- **Exercise brief**: In these records, how many lines contain "middle"? Please reply with the number only.
*** Information shown ***
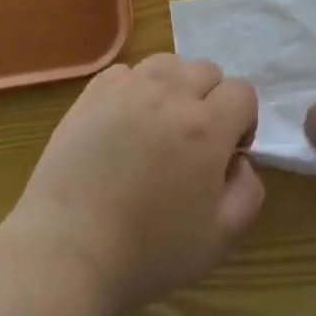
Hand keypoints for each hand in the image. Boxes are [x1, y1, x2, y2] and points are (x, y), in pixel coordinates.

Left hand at [2, 54, 265, 315]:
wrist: (67, 252)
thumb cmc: (148, 251)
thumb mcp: (220, 238)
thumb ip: (248, 192)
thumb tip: (240, 162)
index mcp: (207, 127)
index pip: (242, 92)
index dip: (243, 121)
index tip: (227, 154)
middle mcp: (171, 95)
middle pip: (207, 71)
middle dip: (211, 101)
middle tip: (193, 142)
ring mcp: (128, 90)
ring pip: (168, 63)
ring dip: (175, 86)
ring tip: (160, 124)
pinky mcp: (92, 95)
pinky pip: (127, 72)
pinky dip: (135, 88)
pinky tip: (124, 123)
*** End of Information shown ***
- **Task response**: 4